Amber Asylum 2011. Photos by Taylor Keahey. |
Sin Eater evokes the solemnity and ritual of the ‘sin eating’ process itself. But what the album also does is take the gravity of that process and render it into a heartbreakingly beautiful experience. Even at its darkest and most ominous, such as on the grim post-metal landscape of “Executioner”, Sin Eater still feels alive. Where Behold.Total.Rejection. is a barbaric challenge that negates life with a pitch-black wall of noise, Sin Eater opens its arms wide open. Yes, the music therein is often dark. But Sin Eater welcomes all into its darkness.
Behold.Total.Rejection. and Sin Eater vividly illustrate that polar opposite types of music often move us in entirely comparable ways. The two albums are clearly yin and yang, yet both speak to us deeply.
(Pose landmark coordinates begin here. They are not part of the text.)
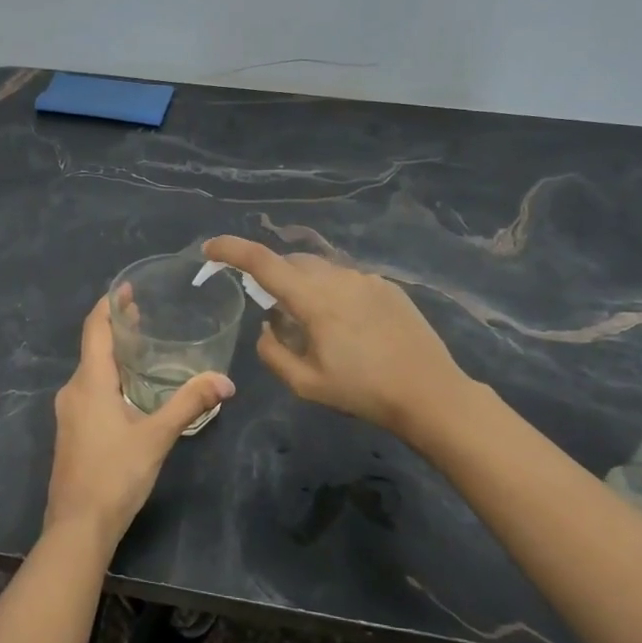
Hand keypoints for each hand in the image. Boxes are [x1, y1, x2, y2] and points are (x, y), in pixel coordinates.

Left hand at [45, 295, 234, 548]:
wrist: (77, 527)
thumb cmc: (115, 475)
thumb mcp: (157, 436)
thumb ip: (189, 404)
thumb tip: (225, 380)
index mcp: (89, 382)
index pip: (95, 328)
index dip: (109, 304)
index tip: (127, 287)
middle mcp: (73, 390)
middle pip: (93, 346)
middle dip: (117, 327)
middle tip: (145, 312)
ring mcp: (68, 412)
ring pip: (91, 370)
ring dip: (114, 354)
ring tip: (143, 347)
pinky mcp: (71, 431)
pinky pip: (89, 390)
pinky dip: (108, 377)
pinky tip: (131, 390)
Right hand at [202, 235, 463, 433]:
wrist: (431, 393)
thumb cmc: (364, 392)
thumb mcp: (306, 384)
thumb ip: (273, 352)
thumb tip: (267, 327)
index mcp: (313, 300)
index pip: (262, 262)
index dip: (231, 250)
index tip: (210, 249)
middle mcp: (338, 278)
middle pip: (291, 262)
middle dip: (273, 276)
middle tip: (273, 312)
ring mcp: (366, 279)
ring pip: (320, 269)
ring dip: (304, 285)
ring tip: (313, 324)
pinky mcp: (388, 286)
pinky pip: (347, 279)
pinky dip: (332, 292)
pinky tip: (347, 326)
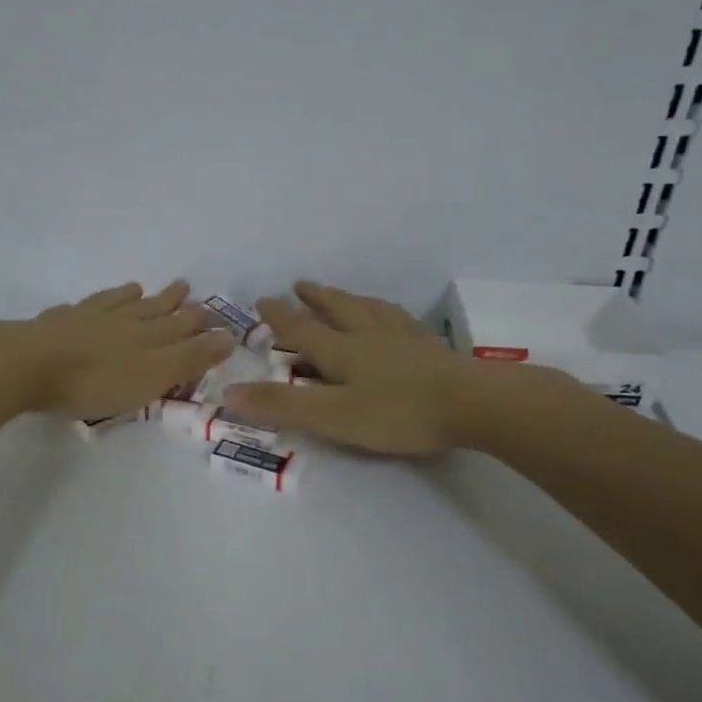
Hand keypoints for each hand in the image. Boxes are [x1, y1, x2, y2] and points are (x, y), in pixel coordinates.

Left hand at [0, 280, 233, 420]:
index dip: (196, 322)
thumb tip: (228, 336)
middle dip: (170, 302)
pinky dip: (88, 304)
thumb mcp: (151, 376)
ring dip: (131, 297)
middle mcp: (119, 322)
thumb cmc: (94, 381)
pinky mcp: (53, 324)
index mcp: (145, 338)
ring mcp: (84, 319)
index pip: (179, 327)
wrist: (27, 364)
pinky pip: (78, 308)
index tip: (211, 310)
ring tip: (140, 287)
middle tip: (185, 287)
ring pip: (114, 304)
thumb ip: (188, 359)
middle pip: (150, 310)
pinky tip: (83, 304)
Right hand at [223, 280, 576, 455]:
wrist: (474, 404)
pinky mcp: (431, 348)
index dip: (279, 317)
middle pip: (338, 310)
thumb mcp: (332, 416)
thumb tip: (227, 394)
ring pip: (370, 310)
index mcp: (342, 351)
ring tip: (344, 294)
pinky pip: (402, 321)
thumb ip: (282, 406)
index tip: (262, 299)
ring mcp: (404, 339)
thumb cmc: (398, 413)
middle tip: (301, 284)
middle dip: (316, 299)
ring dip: (350, 299)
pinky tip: (395, 318)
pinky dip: (387, 313)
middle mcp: (369, 336)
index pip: (302, 329)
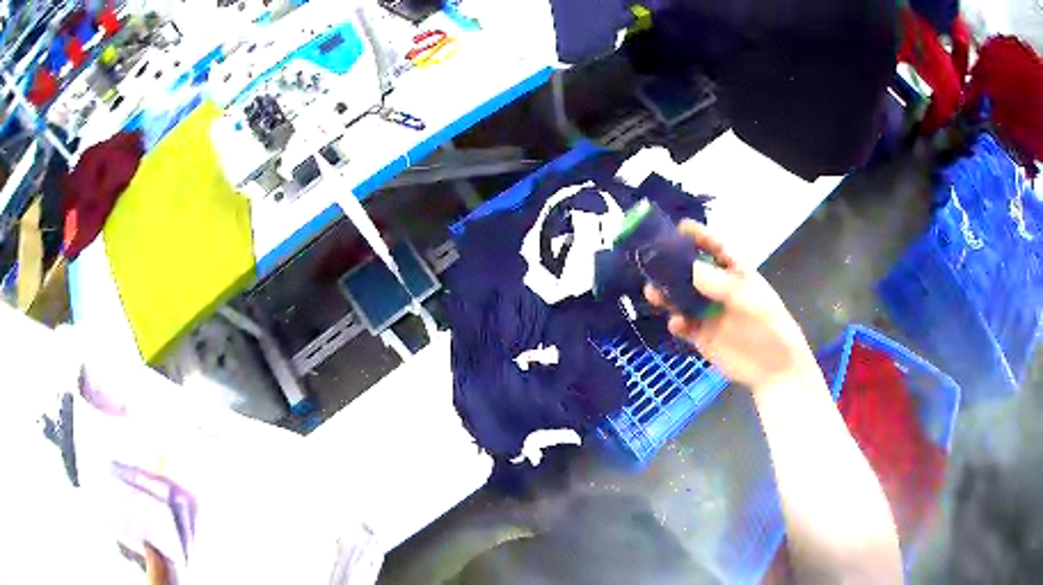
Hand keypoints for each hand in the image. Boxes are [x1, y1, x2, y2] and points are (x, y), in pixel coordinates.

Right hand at [644, 220, 819, 393]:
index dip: (699, 236)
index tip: (679, 227)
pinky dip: (676, 322)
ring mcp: (710, 314)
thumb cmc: (769, 326)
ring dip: (667, 294)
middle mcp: (720, 290)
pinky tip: (677, 323)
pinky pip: (684, 325)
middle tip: (651, 262)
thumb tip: (689, 267)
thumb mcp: (748, 299)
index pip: (716, 249)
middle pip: (692, 272)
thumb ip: (719, 283)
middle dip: (672, 266)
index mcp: (736, 274)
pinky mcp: (703, 337)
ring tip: (652, 293)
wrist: (774, 368)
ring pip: (682, 299)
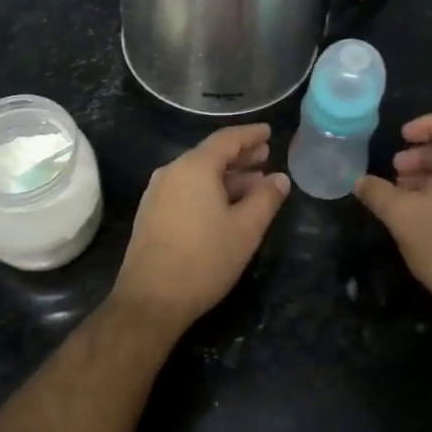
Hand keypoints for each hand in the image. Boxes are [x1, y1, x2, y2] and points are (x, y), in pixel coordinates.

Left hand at [114, 123, 289, 326]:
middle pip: (210, 155)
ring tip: (254, 183)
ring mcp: (157, 193)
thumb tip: (280, 178)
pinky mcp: (152, 213)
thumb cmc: (204, 259)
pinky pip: (186, 189)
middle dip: (240, 155)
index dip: (250, 135)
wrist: (151, 299)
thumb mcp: (245, 229)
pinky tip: (226, 205)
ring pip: (198, 174)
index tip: (269, 132)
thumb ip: (266, 199)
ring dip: (227, 176)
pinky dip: (209, 190)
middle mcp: (172, 172)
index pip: (226, 139)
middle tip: (266, 156)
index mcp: (194, 167)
The former by means of an uncompromisingly nihilistic vision; the latter by inviting us in to experience the beauty in haunting sadness and ceremony. Our desires are stated by music’s ability to take us to places. Some are utterly grotesque. Others are wholly gorgeous. But always, and forever, music remains our lifeblood. Taking us on journeys so that we can find meaning in our lives.